TASK PROMPT
The response must contain every line below in which "offer" appears.

(Transcribed page contents)
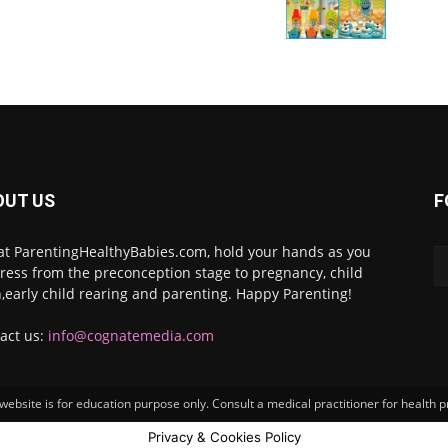
OUT US
F
at ParentingHealthyBabies.com, hold your hands as you
ress from the preconception stage to pregnancy, child
h,early child rearing and parenting. Happy Parenting!
act us:
info@cognatemedia.com
ebsite is for education purpose only. Consult a medical practitioner for health 
Privacy & Cookies Policy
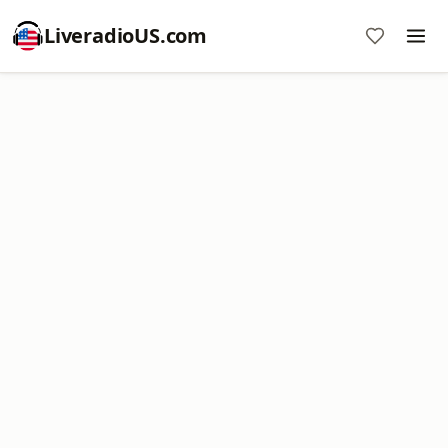
LiveradioUS.com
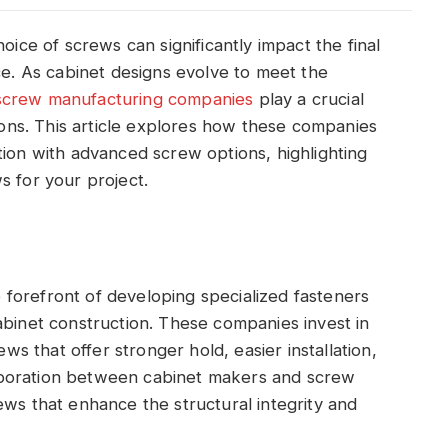
oice of screws can significantly impact the final
ce. As cabinet designs evolve to meet the
screw manufacturing companies
play a crucial
tions. This article explores how these companies
tion with advanced screw options, highlighting
s for your project.
forefront of developing specialized fasteners
abinet construction. These companies invest in
 that offer stronger hold, easier installation,
aboration between cabinet makers and screw
ews that enhance the structural integrity and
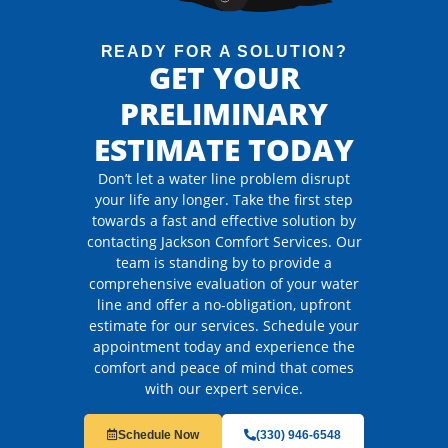
READY FOR A SOLUTION?
GET YOUR
PRELIMINARY
ESTIMATE TODAY
Don’t let a water line problem disrupt
your life any longer. Take the first step
towards a fast and effective solution by
contacting Jackson Comfort Services. Our
team is standing by to provide a
comprehensive evaluation of your water
line and offer a no-obligation, upfront
estimate for our services. Schedule your
appointment today and experience the
comfort and peace of mind that comes
with our expert service.
Schedule Now
(330) 946-6548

EXERCISE OUTPUT
 that offer stronger hold, easier installation,
line and offer a no-obligation, upfront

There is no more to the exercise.